Start of Block

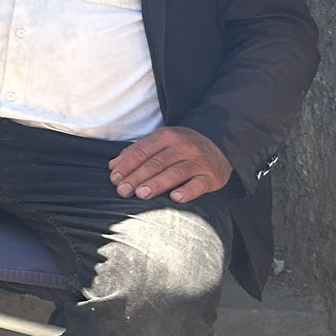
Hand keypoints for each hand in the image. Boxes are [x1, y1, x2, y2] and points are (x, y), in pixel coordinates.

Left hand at [109, 127, 231, 203]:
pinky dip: (188, 191)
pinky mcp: (211, 176)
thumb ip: (138, 151)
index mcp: (167, 136)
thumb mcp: (162, 142)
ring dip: (156, 183)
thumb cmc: (182, 147)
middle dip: (136, 177)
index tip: (115, 179)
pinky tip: (176, 198)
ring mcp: (198, 161)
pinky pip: (199, 184)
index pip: (142, 151)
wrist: (221, 145)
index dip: (126, 165)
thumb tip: (114, 166)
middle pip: (155, 163)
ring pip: (174, 172)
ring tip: (141, 194)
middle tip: (123, 191)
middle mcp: (182, 146)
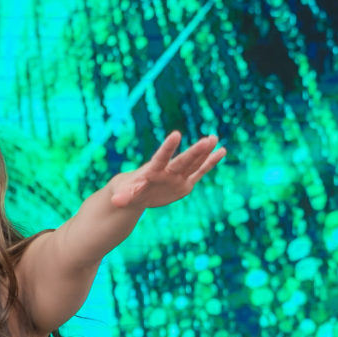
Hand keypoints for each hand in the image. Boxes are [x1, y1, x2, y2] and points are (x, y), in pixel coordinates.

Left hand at [107, 132, 225, 210]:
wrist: (136, 191)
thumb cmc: (127, 191)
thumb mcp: (124, 195)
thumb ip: (123, 197)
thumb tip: (115, 202)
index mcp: (153, 171)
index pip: (161, 158)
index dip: (168, 147)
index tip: (176, 134)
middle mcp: (168, 171)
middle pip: (183, 160)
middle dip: (195, 151)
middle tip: (208, 139)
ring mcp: (177, 176)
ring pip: (194, 163)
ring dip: (205, 152)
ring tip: (214, 138)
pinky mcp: (185, 183)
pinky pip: (200, 172)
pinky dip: (210, 163)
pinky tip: (222, 151)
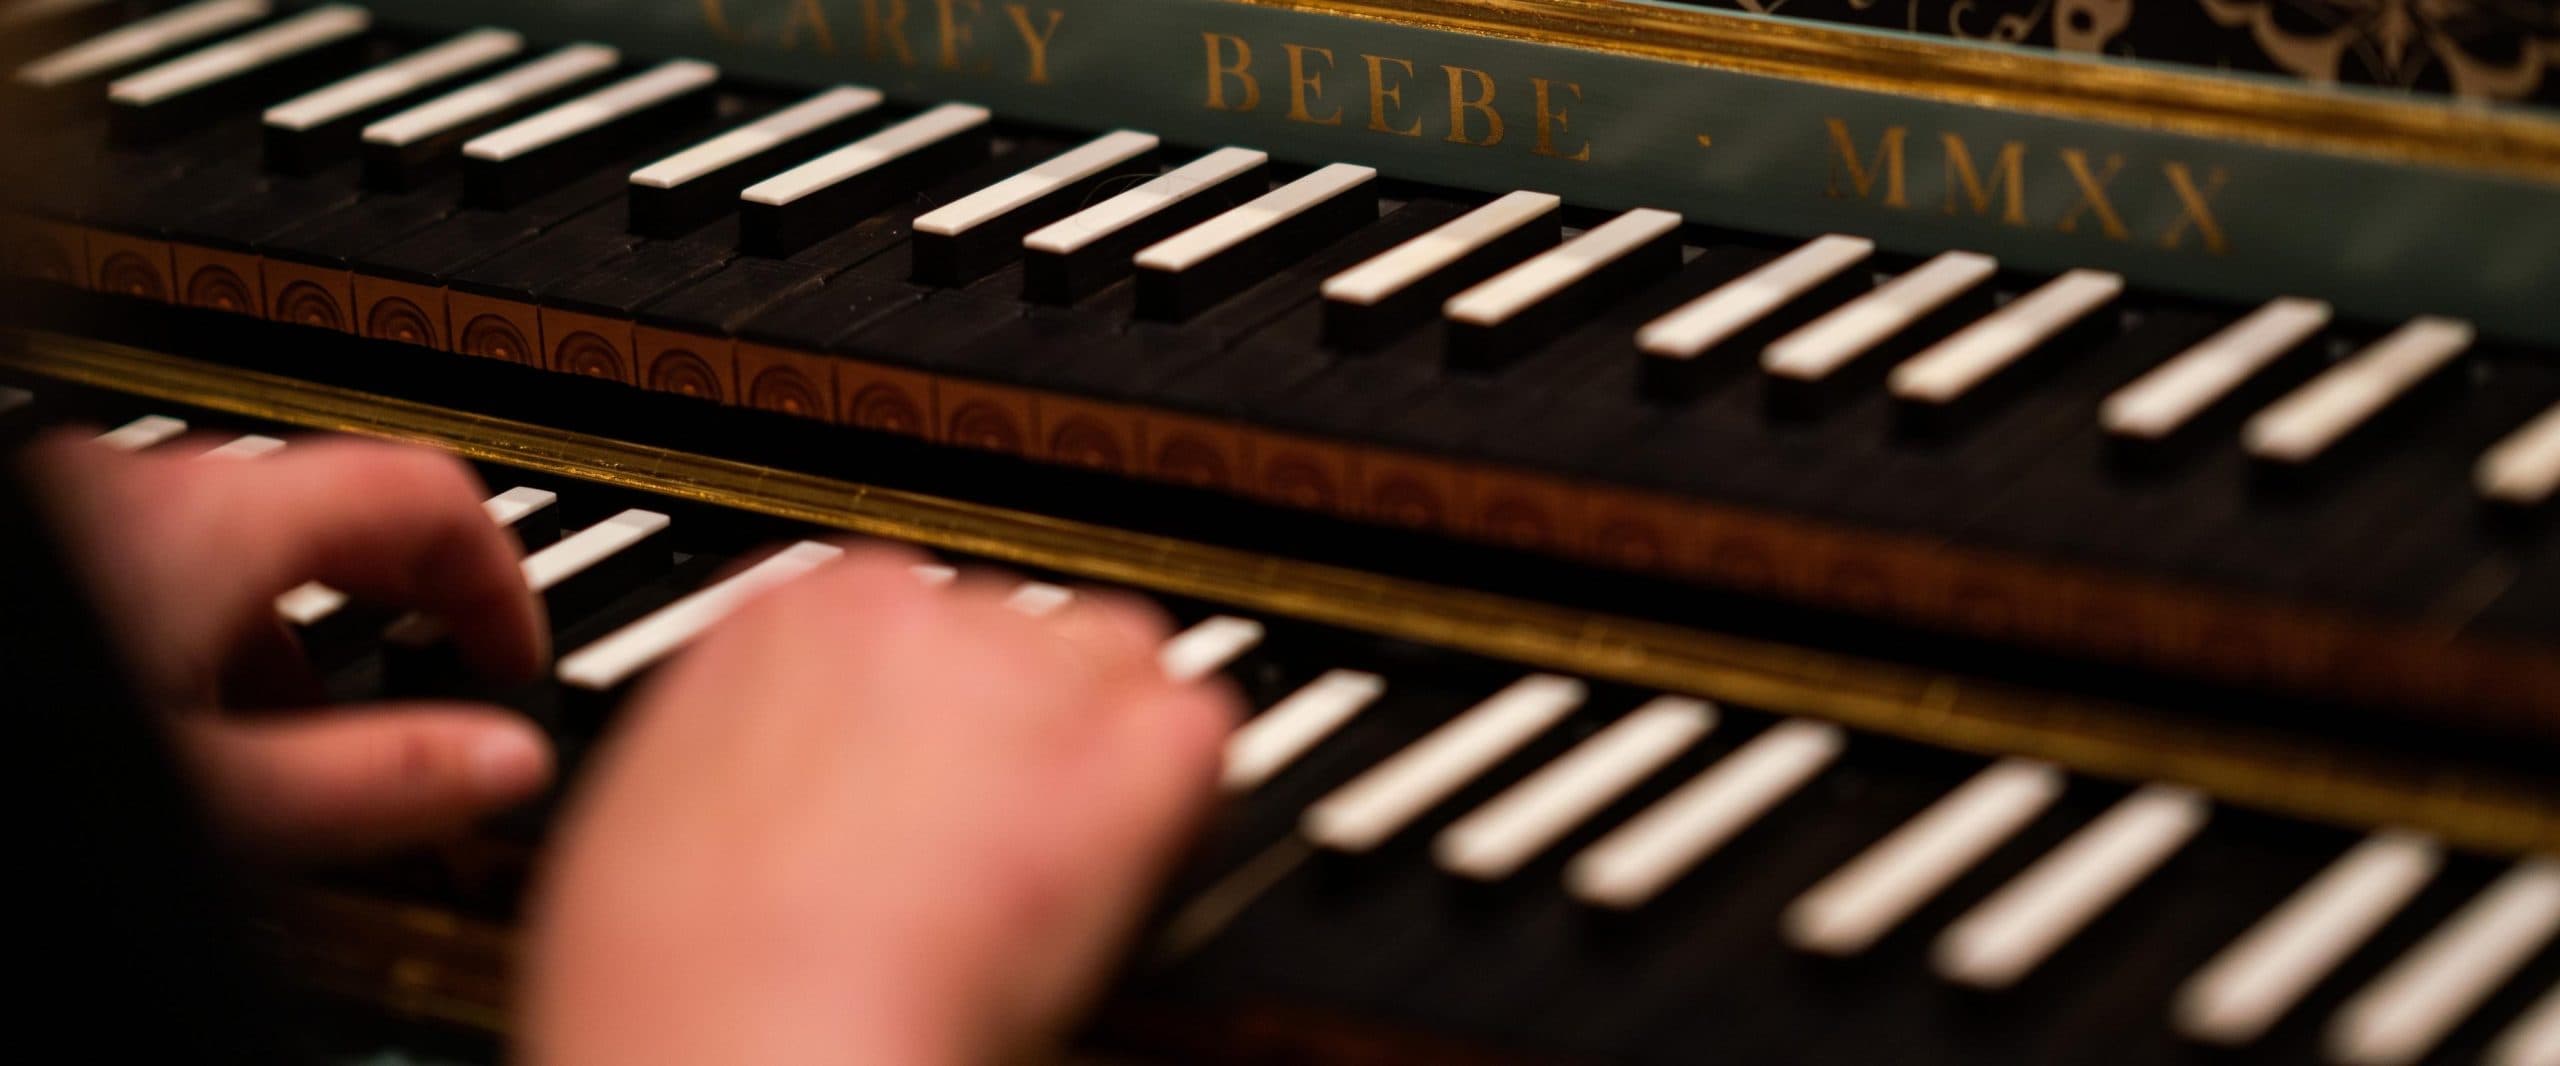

End of Block

● **What to do**
Taking the material above, give again exactly the lines from the one holding "index mcp: (167, 136)" through the one holding "ring mcp: (177, 176)", with both ends and without pictures.

● **Task solution**
index mcp: (167, 136)
thumb mcp: (162, 142)
ring dip: (156, 183)
thumb cmc: (182, 147)
middle dip: (136, 177)
index tip: (115, 179)
pinky tip: (176, 198)
ring mcp: (198, 161)
pinky pip: (199, 184)
index pip: (142, 151)
wrist: (221, 145)
index dip: (126, 165)
thumb tip: (114, 166)
middle pip: (155, 163)
ring pip: (174, 172)
ring tip: (141, 194)
middle tip: (123, 191)
middle mcp: (182, 146)
Hand keypoints for each hand in the image. Boxes are [x1, y1, x2, y2] and points are (x, y), in pixel coordinates.

Left hand at [107, 132, 225, 210]:
wrist: (136, 191)
thumb cmc: (127, 191)
thumb mcp: (124, 195)
thumb ip: (123, 197)
thumb tip: (115, 202)
index mcp: (153, 171)
index pip: (161, 158)
index dip: (168, 147)
index tip: (176, 134)
middle mcp: (168, 171)
middle pip: (183, 160)
middle dip: (195, 151)
middle tip: (208, 139)
ring mcp: (177, 176)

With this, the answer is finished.